Endocrine Adjuvant Therapy might Impair Cardiac Autonomic Regulation in Breast Cancer Survivors
Author(s): Daniela Lucini, Mara Malacarne, Gianluigi Oggionni, Wolfgang Gatzmeier, Armando Santoro, Massimo Pagani
Introduction: Cardiovascular diseases and mortality represent a major issue in breast cancer survivors (BCS). Unhealthy lifestyle and some side effects of long term adjuvant therapy may contribute to increase cardiovascular risk. Autonomic Nervous System (ANS) impairment may contribute to initial cardiovascular alteration and early detection of its malfunction in clinical settings could help foster cardiovascular health in these patients.
Methods: This observational study involved 229 outpatient subjects subdivided into three groups: 1) BCS under long term Adjuvant Endocrine Therapy (AET), 2) BCS not on AET, 3) matched healthy controls. Autoregressive spectral analysis of cardiovascular variabilities furnished markers of ANS control, considering simple time and frequency domain classifiers (such as RR variance), and meta-classifiers (such as the index alpha, combining RR and arterial pressure oscillatory information, or ANSI, a percent ranked multivariate unitary index of Autonomic control). Patients’ history, medical examination, blood tests and a lifestyle questionnaire, focusing on exercise, nutrition, and stress, were also employed.

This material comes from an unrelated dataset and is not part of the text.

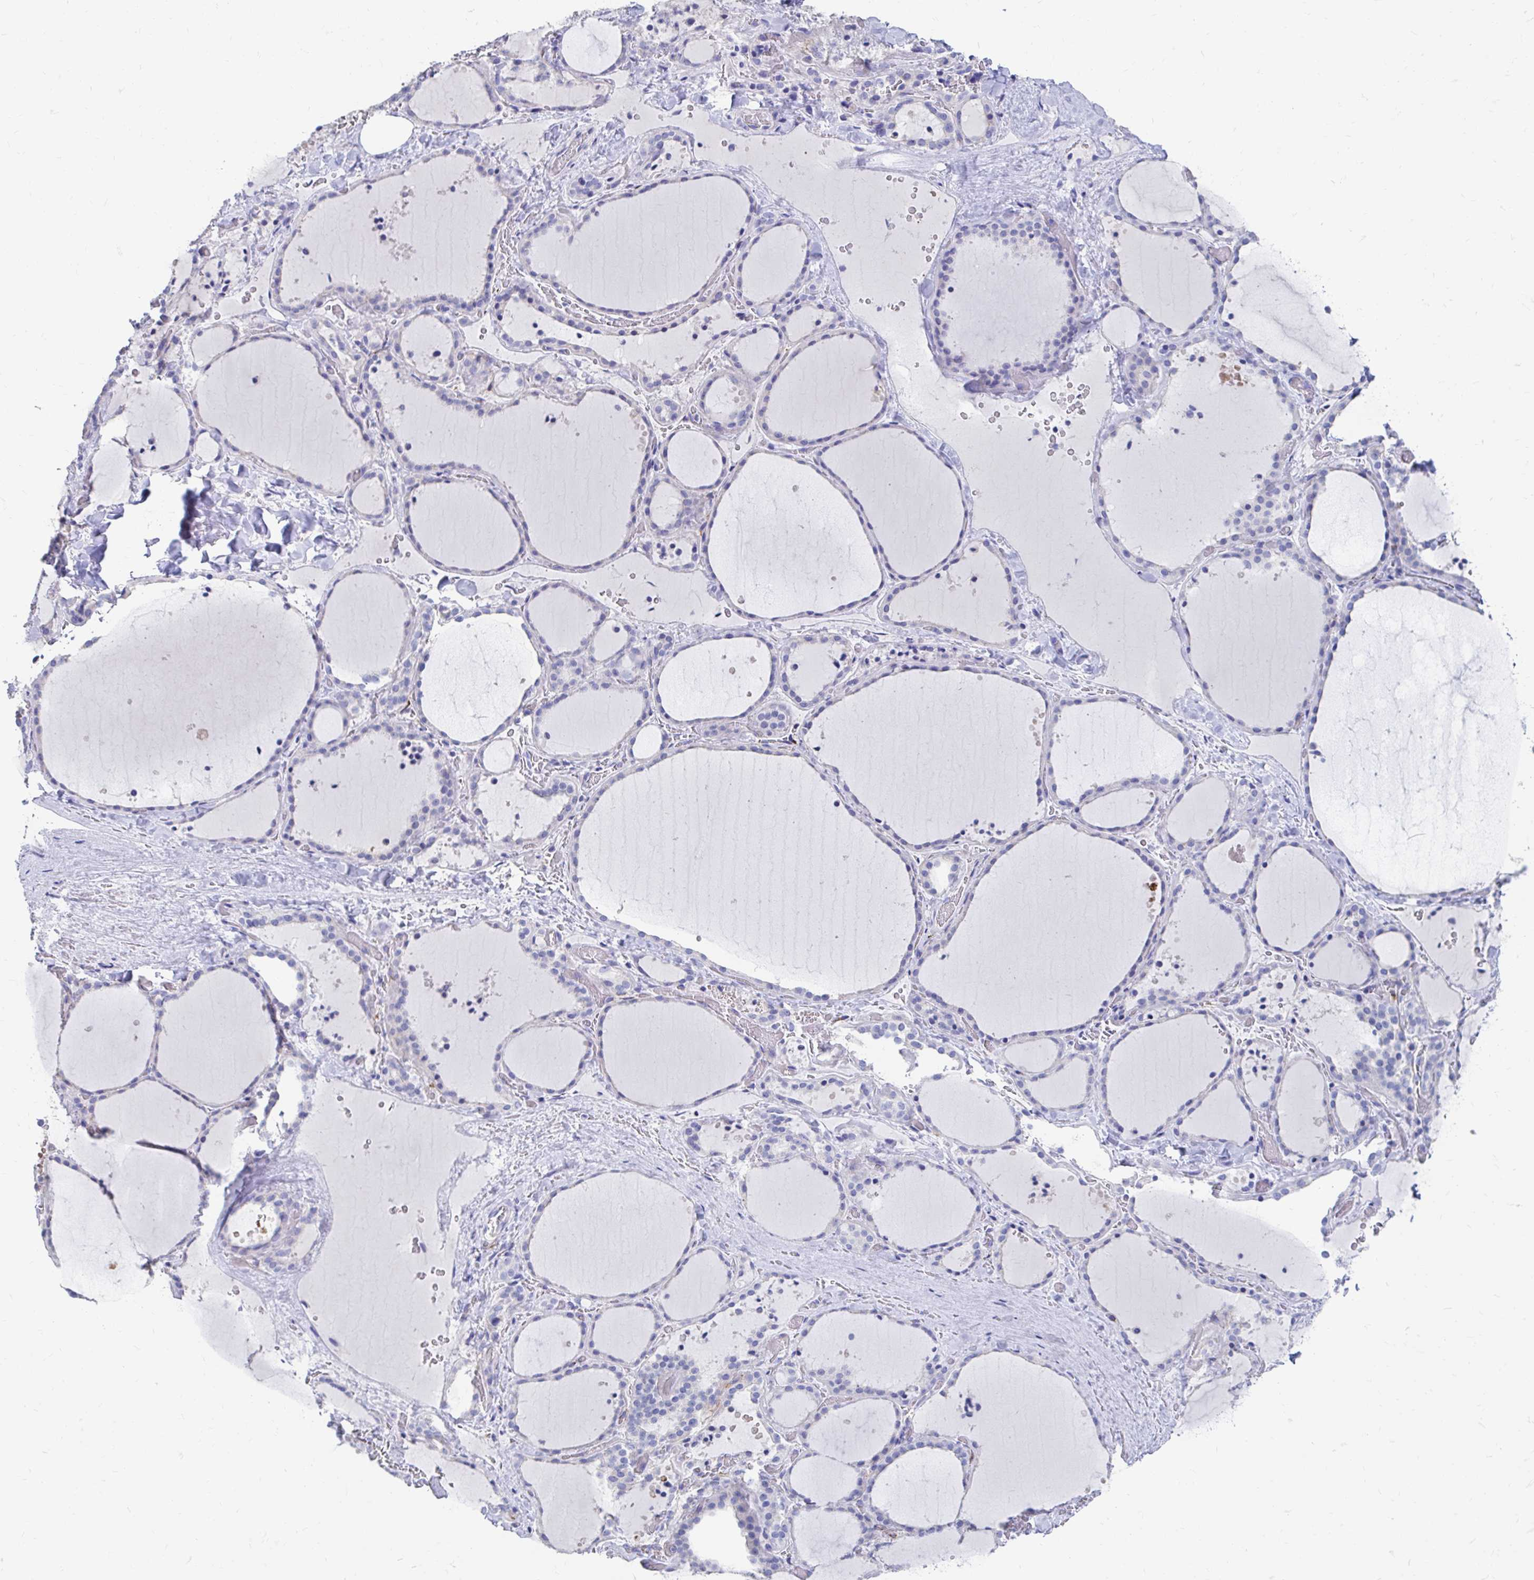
{"staining": {"intensity": "negative", "quantity": "none", "location": "none"}, "tissue": "thyroid gland", "cell_type": "Glandular cells", "image_type": "normal", "snomed": [{"axis": "morphology", "description": "Normal tissue, NOS"}, {"axis": "topography", "description": "Thyroid gland"}], "caption": "Human thyroid gland stained for a protein using IHC displays no staining in glandular cells.", "gene": "LAMC3", "patient": {"sex": "female", "age": 36}}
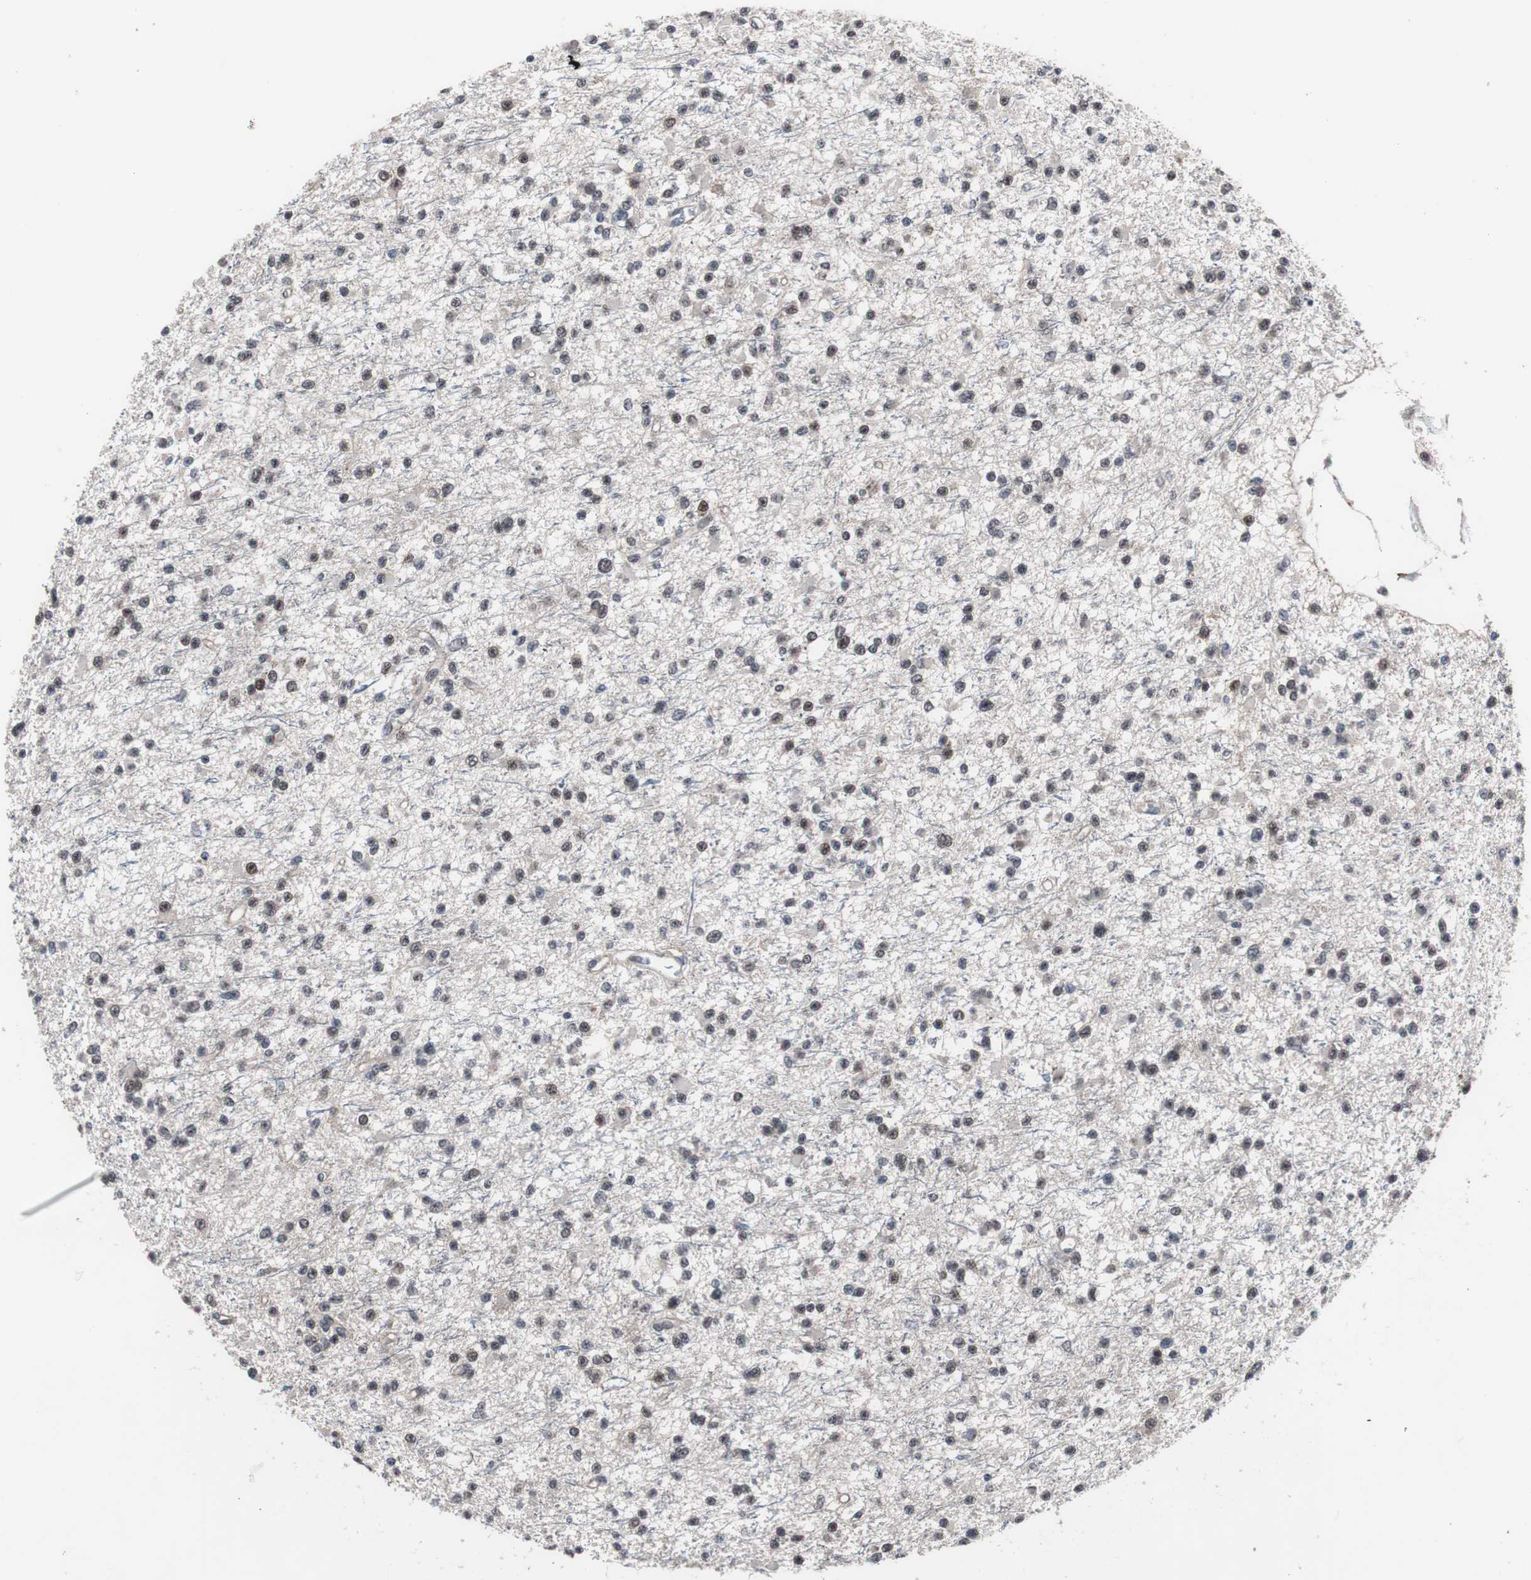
{"staining": {"intensity": "weak", "quantity": "25%-75%", "location": "nuclear"}, "tissue": "glioma", "cell_type": "Tumor cells", "image_type": "cancer", "snomed": [{"axis": "morphology", "description": "Glioma, malignant, Low grade"}, {"axis": "topography", "description": "Brain"}], "caption": "Brown immunohistochemical staining in glioma demonstrates weak nuclear staining in about 25%-75% of tumor cells. (brown staining indicates protein expression, while blue staining denotes nuclei).", "gene": "GTF2F2", "patient": {"sex": "female", "age": 22}}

Results: Amplitude indices of ANS regulation (in particular RR variance) appeared progressively (p<0.001) reduced from Controls to Patients not receiving (AET-) and to those receiving (AET+) endocrine therapy; similar changes were observed for meta-classifiers (particularly ANSI: 65.2 ± 21.7; 56.9 ± 27.7; 43.1 ± 26.2, p<0.001)).
Conclusion: Endocrine therapy is associated with impaired autonomic regulation. Autoregressive spectral analysis of heart rate variability may be an affordable and convenient tool to furnish, in a clinical setting, early markers of cardiovascular dysregulation, which may possibly contribute to an overall increased cardiovascular risk.